EXTRACTED MATERIAL

[Begin]

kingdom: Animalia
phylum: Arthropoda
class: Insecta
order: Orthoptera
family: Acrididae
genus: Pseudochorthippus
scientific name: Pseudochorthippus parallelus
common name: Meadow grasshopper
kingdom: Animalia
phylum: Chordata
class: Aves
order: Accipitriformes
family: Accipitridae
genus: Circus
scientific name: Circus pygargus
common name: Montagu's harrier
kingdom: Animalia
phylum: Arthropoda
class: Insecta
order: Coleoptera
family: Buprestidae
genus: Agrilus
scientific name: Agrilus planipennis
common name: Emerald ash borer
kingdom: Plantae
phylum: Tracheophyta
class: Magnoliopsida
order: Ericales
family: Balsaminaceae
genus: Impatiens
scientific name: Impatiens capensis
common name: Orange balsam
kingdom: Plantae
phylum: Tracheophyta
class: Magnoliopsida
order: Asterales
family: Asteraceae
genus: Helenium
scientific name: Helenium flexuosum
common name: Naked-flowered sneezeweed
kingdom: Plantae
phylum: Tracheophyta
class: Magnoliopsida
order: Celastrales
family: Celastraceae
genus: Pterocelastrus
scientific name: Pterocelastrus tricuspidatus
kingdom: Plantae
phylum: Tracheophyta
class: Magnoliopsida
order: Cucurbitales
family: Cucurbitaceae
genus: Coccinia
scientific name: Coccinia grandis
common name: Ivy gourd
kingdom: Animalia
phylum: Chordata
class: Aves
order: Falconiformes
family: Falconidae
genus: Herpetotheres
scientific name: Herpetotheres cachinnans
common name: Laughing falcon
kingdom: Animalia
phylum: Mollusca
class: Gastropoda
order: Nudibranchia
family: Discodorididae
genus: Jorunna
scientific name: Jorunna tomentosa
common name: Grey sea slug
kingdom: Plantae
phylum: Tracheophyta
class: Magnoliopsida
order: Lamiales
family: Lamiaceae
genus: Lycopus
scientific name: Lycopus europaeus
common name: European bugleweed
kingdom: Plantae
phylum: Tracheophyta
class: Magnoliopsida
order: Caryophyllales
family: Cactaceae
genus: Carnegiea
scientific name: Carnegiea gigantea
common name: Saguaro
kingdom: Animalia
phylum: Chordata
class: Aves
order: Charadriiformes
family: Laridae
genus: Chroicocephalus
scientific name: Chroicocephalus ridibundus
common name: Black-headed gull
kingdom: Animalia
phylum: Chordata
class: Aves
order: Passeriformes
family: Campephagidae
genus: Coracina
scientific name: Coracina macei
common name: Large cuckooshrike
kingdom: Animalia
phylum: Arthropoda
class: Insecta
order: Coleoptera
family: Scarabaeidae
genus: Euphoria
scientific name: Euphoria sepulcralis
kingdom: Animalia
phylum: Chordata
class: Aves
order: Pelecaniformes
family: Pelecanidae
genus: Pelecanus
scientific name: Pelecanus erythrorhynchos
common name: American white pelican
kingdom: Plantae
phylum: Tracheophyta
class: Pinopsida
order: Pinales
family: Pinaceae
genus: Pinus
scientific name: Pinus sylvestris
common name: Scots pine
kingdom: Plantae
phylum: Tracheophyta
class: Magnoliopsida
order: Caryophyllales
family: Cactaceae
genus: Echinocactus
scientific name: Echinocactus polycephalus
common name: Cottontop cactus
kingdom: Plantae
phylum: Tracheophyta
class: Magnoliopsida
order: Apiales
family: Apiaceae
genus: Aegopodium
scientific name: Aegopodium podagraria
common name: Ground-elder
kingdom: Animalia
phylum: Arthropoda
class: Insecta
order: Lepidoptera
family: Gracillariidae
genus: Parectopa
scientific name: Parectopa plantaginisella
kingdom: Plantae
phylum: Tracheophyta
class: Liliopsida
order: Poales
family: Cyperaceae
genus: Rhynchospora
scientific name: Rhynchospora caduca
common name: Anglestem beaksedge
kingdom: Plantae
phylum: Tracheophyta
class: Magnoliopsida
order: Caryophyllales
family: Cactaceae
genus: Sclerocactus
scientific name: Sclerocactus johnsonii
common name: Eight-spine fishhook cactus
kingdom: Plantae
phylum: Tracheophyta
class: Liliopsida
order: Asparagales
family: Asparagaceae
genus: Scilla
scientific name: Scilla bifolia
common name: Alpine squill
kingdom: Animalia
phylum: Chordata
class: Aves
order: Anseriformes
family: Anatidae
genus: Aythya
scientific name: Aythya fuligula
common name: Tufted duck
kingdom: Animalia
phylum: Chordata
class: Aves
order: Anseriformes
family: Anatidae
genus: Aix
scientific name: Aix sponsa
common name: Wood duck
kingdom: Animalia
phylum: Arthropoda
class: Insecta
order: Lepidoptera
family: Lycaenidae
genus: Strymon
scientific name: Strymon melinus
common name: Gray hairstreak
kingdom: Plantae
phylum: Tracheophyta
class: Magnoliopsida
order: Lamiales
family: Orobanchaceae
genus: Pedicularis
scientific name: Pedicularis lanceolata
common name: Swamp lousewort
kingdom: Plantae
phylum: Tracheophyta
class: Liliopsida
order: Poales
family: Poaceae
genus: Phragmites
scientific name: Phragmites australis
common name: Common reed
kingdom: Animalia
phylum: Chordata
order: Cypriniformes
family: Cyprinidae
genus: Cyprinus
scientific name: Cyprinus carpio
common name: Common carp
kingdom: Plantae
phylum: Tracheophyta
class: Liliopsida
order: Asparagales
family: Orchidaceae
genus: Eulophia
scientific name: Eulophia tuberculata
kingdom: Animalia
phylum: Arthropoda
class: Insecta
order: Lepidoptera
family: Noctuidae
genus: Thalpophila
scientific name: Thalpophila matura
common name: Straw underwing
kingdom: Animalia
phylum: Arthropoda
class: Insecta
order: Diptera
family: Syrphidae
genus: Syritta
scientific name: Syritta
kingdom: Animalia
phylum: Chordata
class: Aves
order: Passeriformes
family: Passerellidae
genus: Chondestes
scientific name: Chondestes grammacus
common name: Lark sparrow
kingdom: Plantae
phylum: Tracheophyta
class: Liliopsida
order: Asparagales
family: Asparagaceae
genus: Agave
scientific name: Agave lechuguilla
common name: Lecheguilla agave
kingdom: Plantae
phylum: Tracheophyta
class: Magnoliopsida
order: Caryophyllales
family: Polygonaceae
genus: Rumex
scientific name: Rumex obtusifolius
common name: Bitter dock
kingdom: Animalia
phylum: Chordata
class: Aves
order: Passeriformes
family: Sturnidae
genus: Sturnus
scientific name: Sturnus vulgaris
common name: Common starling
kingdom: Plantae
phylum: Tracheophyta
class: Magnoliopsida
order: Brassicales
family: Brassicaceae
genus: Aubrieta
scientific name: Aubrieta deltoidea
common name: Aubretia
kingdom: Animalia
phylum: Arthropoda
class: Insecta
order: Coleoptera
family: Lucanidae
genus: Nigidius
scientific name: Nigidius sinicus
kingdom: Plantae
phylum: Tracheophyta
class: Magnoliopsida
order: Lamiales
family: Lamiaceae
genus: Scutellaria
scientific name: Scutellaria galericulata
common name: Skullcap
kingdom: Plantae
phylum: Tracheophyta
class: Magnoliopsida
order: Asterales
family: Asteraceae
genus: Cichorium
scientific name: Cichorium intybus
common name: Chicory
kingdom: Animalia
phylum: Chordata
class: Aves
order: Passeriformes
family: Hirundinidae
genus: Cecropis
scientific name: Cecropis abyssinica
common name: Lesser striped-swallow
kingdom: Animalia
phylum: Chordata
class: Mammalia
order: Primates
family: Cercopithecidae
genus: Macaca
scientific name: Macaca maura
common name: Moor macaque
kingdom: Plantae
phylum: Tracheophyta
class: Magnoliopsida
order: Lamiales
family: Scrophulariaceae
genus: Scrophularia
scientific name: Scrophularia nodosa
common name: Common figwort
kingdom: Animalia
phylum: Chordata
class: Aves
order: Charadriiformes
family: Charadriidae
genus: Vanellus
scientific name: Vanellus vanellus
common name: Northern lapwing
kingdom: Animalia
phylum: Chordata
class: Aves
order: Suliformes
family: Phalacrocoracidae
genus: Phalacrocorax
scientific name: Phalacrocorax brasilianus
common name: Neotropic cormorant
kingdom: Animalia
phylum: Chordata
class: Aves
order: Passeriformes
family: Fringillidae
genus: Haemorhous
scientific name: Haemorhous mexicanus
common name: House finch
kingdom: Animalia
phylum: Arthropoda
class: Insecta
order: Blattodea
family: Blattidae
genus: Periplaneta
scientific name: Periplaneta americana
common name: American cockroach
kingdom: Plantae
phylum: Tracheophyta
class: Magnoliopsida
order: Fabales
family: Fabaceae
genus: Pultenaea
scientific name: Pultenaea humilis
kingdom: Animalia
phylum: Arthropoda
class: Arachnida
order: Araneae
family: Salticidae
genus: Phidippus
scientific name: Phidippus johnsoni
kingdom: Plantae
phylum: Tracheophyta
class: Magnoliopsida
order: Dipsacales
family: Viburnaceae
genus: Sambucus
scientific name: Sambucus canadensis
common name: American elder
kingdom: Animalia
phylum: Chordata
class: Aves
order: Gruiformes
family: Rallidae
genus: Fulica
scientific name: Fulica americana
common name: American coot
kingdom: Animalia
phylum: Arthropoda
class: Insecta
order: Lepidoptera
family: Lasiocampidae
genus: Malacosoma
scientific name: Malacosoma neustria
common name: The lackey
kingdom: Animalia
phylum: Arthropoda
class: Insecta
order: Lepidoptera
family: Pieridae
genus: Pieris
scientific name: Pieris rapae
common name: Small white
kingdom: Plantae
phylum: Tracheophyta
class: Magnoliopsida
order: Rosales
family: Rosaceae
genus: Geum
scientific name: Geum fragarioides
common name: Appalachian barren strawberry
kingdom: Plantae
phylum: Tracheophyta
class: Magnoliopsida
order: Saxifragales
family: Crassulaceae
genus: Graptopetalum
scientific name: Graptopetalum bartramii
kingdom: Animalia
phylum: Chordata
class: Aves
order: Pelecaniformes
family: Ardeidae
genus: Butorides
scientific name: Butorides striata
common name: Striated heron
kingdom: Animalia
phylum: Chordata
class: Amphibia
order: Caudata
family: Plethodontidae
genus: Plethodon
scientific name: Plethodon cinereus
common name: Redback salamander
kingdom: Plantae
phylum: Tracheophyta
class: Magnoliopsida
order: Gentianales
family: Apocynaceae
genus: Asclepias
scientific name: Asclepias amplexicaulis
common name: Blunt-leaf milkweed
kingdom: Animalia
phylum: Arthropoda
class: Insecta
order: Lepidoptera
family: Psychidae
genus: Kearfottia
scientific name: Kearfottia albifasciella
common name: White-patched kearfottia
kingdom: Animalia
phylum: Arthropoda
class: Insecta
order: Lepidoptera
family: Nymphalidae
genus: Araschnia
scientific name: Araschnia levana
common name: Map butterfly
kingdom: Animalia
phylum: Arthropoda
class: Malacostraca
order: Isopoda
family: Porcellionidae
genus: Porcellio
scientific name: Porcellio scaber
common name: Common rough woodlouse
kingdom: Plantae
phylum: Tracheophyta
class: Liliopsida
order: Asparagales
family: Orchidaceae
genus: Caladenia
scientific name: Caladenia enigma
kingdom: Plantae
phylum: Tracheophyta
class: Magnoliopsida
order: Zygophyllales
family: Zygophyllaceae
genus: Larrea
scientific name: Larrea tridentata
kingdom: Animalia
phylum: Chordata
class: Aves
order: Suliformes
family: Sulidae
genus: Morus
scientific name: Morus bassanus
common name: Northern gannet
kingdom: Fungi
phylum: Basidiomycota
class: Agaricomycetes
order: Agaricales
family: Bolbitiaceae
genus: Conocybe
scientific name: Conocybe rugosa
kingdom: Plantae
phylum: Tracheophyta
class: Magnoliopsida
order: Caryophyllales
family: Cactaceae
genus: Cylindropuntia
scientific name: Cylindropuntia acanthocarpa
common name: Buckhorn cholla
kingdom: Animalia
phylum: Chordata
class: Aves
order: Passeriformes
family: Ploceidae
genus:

[End]

REQUIREMENT
Quote verbatim the stretch of the items above from the line containing "order: Rosales" through the line containing "scientific name: Porcellio scaber", including both of those lines and nothing else.

EXERCISE RESULT
order: Rosales
family: Rosaceae
genus: Geum
scientific name: Geum fragarioides
common name: Appalachian barren strawberry
kingdom: Plantae
phylum: Tracheophyta
class: Magnoliopsida
order: Saxifragales
family: Crassulaceae
genus: Graptopetalum
scientific name: Graptopetalum bartramii
kingdom: Animalia
phylum: Chordata
class: Aves
order: Pelecaniformes
family: Ardeidae
genus: Butorides
scientific name: Butorides striata
common name: Striated heron
kingdom: Animalia
phylum: Chordata
class: Amphibia
order: Caudata
family: Plethodontidae
genus: Plethodon
scientific name: Plethodon cinereus
common name: Redback salamander
kingdom: Plantae
phylum: Tracheophyta
class: Magnoliopsida
order: Gentianales
family: Apocynaceae
genus: Asclepias
scientific name: Asclepias amplexicaulis
common name: Blunt-leaf milkweed
kingdom: Animalia
phylum: Arthropoda
class: Insecta
order: Lepidoptera
family: Psychidae
genus: Kearfottia
scientific name: Kearfottia albifasciella
common name: White-patched kearfottia
kingdom: Animalia
phylum: Arthropoda
class: Insecta
order: Lepidoptera
family: Nymphalidae
genus: Araschnia
scientific name: Araschnia levana
common name: Map butterfly
kingdom: Animalia
phylum: Arthropoda
class: Malacostraca
order: Isopoda
family: Porcellionidae
genus: Porcellio
scientific name: Porcellio scaber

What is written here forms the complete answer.